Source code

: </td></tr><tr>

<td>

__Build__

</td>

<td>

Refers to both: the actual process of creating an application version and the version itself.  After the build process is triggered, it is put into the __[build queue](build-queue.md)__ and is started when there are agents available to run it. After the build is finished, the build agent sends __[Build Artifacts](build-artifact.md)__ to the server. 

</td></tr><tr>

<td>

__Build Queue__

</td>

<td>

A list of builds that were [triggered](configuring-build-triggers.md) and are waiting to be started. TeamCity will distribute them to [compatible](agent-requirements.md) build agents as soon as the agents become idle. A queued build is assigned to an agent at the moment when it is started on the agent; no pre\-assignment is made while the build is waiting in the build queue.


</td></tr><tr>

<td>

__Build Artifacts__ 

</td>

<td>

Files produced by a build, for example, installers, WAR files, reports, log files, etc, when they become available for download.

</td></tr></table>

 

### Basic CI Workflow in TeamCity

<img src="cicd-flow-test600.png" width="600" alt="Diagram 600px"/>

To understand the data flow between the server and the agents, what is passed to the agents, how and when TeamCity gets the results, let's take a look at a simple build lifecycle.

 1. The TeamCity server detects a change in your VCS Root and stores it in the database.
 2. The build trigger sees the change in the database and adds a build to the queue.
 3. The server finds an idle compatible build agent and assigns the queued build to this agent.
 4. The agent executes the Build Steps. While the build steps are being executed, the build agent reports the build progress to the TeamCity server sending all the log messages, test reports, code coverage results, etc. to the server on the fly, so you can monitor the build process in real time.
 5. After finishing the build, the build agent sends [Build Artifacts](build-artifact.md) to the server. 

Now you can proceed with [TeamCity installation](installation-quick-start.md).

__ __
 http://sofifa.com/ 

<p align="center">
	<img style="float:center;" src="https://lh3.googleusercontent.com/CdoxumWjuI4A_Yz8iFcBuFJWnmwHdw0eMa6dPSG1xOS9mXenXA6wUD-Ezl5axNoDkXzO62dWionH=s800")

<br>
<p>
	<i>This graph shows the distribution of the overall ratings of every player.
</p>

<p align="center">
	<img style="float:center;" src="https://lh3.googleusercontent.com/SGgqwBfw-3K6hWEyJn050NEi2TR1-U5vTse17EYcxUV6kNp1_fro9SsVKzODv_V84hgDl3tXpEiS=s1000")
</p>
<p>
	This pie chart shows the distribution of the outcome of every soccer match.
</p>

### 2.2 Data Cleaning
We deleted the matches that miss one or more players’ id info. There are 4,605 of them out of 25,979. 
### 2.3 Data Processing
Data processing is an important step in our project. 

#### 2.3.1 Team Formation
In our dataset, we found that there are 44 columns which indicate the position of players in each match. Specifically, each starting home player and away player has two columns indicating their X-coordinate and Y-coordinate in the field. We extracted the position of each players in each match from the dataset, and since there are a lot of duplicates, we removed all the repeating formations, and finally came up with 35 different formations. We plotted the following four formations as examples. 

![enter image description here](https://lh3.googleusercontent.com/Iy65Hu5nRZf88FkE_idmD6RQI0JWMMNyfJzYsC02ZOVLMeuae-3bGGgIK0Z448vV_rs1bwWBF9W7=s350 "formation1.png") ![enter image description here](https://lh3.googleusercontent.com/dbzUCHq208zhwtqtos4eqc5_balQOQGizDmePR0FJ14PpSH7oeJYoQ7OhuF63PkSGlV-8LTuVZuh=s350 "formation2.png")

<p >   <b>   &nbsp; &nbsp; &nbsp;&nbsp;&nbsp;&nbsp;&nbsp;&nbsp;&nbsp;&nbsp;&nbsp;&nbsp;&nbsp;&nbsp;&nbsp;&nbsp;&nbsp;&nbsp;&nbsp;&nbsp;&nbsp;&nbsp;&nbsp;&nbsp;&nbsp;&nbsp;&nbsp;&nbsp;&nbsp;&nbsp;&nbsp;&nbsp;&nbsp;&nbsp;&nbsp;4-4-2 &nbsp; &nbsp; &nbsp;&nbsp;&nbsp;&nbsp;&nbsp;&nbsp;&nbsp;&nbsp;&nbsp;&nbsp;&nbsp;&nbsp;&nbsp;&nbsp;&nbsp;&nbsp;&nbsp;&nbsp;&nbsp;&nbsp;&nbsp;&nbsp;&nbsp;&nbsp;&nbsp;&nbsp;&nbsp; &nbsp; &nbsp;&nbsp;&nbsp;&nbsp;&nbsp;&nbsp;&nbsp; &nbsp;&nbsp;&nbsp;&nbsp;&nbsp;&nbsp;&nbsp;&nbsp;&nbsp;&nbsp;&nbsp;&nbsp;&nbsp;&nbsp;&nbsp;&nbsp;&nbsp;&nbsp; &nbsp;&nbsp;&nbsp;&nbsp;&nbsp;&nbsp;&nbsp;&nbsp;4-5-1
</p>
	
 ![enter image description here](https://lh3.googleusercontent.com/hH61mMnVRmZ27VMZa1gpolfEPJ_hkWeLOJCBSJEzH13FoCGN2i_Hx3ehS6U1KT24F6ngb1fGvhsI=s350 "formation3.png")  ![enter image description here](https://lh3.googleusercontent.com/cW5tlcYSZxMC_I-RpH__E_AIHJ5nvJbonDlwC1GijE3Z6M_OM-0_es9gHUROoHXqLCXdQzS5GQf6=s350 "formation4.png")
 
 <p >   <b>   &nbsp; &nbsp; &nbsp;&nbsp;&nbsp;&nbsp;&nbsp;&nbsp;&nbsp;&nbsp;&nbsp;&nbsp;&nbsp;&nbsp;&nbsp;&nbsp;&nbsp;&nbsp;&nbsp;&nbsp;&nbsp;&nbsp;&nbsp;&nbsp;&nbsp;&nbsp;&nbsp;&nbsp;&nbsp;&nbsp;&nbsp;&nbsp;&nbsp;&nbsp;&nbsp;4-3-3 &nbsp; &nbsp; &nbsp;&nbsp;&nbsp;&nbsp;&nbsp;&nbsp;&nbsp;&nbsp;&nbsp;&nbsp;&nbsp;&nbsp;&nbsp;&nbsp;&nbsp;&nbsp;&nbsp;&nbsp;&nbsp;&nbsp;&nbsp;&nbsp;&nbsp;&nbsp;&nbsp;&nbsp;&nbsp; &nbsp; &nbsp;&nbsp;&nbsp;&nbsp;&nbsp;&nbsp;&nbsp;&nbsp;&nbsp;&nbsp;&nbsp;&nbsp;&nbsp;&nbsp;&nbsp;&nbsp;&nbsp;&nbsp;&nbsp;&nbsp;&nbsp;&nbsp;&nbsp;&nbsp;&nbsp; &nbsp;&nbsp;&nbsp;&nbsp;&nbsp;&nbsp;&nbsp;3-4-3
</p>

_____

**EXERCISE REQUIREMENTS**
In the entries above, find lines with "reports" and copy each.

**OUTPUT BELOW**
Files produced by a build, for example, installers, WAR files, reports, log files, etc, when they become available for download.
 4. The agent executes the Build Steps. While the build steps are being executed, the build agent reports the build progress to the TeamCity server sending all the log messages, test reports, code coverage results, etc. to the server on the fly, so you can monitor the build process in real time.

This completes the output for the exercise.